Which one do you think I should use?


Solution

  • RDF is not just XML; RDF is a data model that relies on sets of triples (subject, predicate, object) and URIs to unambiguously refer to things. Actually, people working with RDF tend to run away from RDF/XML and we prefer RDF/Turtle or RDF/Ntriples, even RDF in JSON format. These serializations are more readable, easier to construct and easier to parse. Moreover, there are many tools that allow you to transform between all the range of RDF flavors (i.e: rapper or Jena).

    When it comes to publishing information in RDF. You generally have three different choices:

    1. To provide RDF dumps of your data.
    2. To publish RDF following the Linked Data rules.
    3. To add metadata to your existing Web pages with RDFa.

    ... these are not exclusive. You can go for any combination of them, the most important thing is choosing the correct structure of URIs (see Cool URIs don't change).

    Following your SO profile I see that you're working on a social taste recommendation website (http://evocatus.com/). I assume that you might want to expose information about those reviews. So for a review like http://evocatus.com/sauce/cholula-chipolte-hot-sauce/272645/ you can provide different serializations and give back not just HTML but also:

    • .../holula-chipolte-hot-sauce/272645/rdf-turtle
    • .../holula-chipolte-hot-sauce/272645/rdf-xml
    • .../holula-chipolte-hot-sauce/272645/rdf-json
    • and one for any other type of format you want to expose.

    In addition, the HTML version could be enhanced with RDFa. Depending on the type of client that consumes your data, following content negotiation rules, you'll redirect the HTTP request to whichever format is accepted by the client. This is established by the HTTP header Accept. So a request like the one below with curl would be redirected by your application giving back the RDF/XML version:

    curl -H 'Accept: application/rdf+xml' .../holula-chipolte-hot-sauce/272645/
    

    In the future, people would be able to say things about existing reviews in your site by just reusing your URIs in their RDF data. That's the power of RDF and Linked Data.

    About Dublin Core, you could use Dublin Core with either RDF or RDFa.
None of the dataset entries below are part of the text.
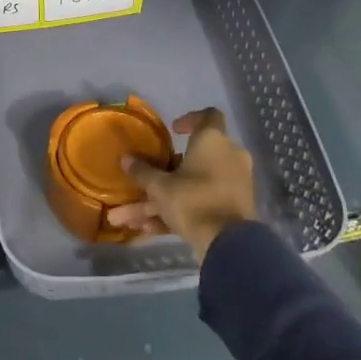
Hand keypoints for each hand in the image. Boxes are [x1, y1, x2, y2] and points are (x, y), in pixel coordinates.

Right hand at [107, 108, 256, 260]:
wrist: (228, 244)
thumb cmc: (193, 200)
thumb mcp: (160, 187)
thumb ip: (142, 171)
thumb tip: (125, 159)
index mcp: (214, 141)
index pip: (209, 115)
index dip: (191, 119)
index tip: (173, 130)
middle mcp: (229, 157)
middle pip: (196, 156)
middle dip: (168, 169)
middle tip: (150, 175)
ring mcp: (235, 184)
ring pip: (195, 184)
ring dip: (166, 198)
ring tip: (133, 218)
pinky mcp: (235, 208)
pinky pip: (203, 202)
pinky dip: (180, 212)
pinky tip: (150, 229)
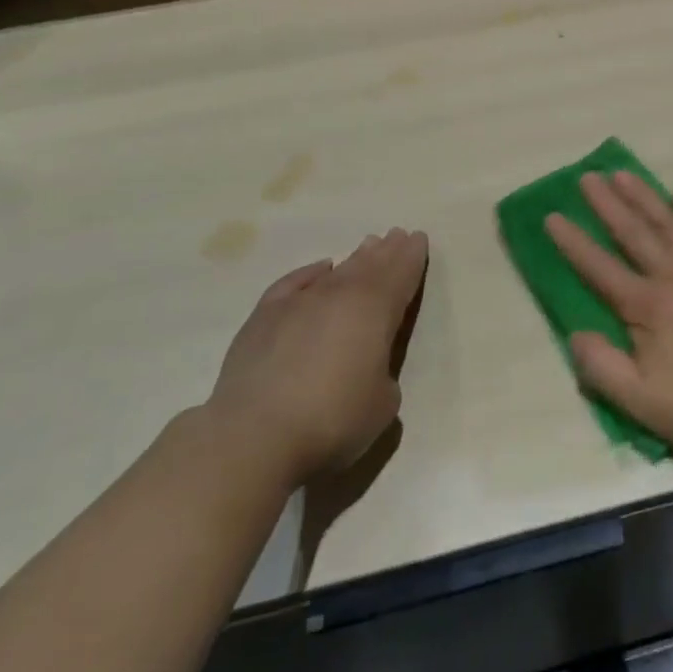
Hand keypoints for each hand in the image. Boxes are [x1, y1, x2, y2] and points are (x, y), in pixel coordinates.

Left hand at [205, 228, 426, 486]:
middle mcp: (340, 295)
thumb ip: (383, 372)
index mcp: (376, 310)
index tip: (418, 238)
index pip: (401, 274)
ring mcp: (300, 302)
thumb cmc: (332, 419)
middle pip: (370, 265)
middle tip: (395, 235)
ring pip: (337, 271)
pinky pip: (295, 283)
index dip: (412, 256)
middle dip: (386, 251)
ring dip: (355, 258)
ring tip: (367, 246)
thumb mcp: (383, 403)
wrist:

But, in your case there are some other interesting ontologies to consider and the right thing would be to use a mix of all of them:

    • FOAF: Friend Of A Friend, to express user personal information and relations between users.
    • Tag Ontology: A very simple ontology to express tag information.
    • RDF Review Vocabulary: Vocabulary for expressing reviews and ratings using RDF.
    • GoodRelations: An ontology to express product information and eCommerce.
    • Vcard/RDF: for addresses, normally used in combination with FOAF.
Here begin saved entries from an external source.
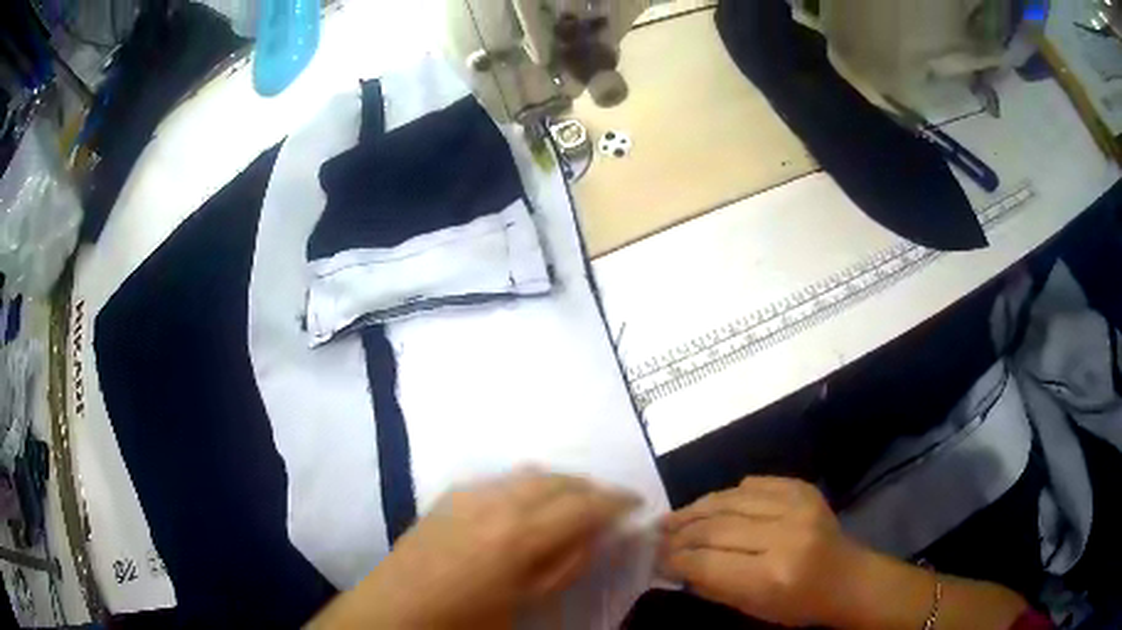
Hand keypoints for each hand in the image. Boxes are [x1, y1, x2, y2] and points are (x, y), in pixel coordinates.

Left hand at [311, 469, 639, 629]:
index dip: (616, 501)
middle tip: (609, 503)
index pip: (584, 505)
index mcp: (521, 534)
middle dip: (590, 488)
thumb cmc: (465, 619)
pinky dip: (527, 485)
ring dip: (560, 483)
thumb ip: (565, 564)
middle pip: (559, 480)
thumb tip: (595, 534)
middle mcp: (498, 501)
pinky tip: (528, 503)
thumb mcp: (525, 601)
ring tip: (574, 502)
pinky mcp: (450, 494)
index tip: (636, 502)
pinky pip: (501, 479)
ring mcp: (470, 493)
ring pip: (530, 473)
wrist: (395, 610)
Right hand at [660, 476, 870, 627]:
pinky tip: (713, 504)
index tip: (655, 557)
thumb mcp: (752, 608)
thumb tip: (675, 564)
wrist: (848, 578)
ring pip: (731, 499)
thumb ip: (712, 585)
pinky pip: (757, 484)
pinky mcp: (804, 490)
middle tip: (659, 535)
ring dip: (697, 508)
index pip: (707, 562)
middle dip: (680, 533)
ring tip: (674, 516)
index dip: (675, 559)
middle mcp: (784, 536)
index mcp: (771, 575)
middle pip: (715, 528)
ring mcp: (797, 507)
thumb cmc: (799, 605)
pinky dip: (730, 493)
    There is one site called http://revyu.com/ that uses all these ontologies (except GoodRelations), so you could use it as a guideline. See for instance:

    ... these are HTML and RDF versions of the same review.

    Unlike with ATOM, as you can see, with RDF you would be able to reuse existing ontologies and since RDF is based on URIs everything would be interlinked.
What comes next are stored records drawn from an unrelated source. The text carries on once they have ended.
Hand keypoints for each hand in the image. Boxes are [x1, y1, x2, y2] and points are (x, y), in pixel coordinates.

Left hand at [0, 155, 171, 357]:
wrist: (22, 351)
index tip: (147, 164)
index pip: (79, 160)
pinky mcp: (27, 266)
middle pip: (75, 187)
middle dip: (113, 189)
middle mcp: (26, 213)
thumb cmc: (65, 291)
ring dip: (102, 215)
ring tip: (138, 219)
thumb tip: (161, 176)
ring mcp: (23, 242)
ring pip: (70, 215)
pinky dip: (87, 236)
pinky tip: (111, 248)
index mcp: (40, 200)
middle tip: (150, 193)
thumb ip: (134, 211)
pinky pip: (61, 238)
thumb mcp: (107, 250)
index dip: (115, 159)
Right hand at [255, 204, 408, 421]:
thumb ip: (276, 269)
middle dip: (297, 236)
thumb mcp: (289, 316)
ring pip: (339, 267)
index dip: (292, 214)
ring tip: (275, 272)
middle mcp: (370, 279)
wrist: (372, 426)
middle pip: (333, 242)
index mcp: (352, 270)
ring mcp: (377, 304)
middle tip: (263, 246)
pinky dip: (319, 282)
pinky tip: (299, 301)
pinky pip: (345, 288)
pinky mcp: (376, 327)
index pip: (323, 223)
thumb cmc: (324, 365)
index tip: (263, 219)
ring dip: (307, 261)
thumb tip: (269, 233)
    Linked Data Added Value

    What would happen if you invest sometime linking your products and reviews to other data sources ? (i.e: dbpedia.org or freebase.com). Let's imagine that you start linking all your Beer reviews (http://evocatus.com/beer/) to whatever brewery is manufacturing the product from (http://dbpedia.org/page/Alcoholic_beverage), by following the links you would be able to know for instance where the preferable beers are manufactured. Dbpedia holds that information.

    Also see that in Freebase, that also provides RDF versions, you could link to manufacturers. For instance see, http://rdf.freebase.com/rdf/en.budweiser in RDF or http://www.freebase.com/view/en/budweiser in HTML.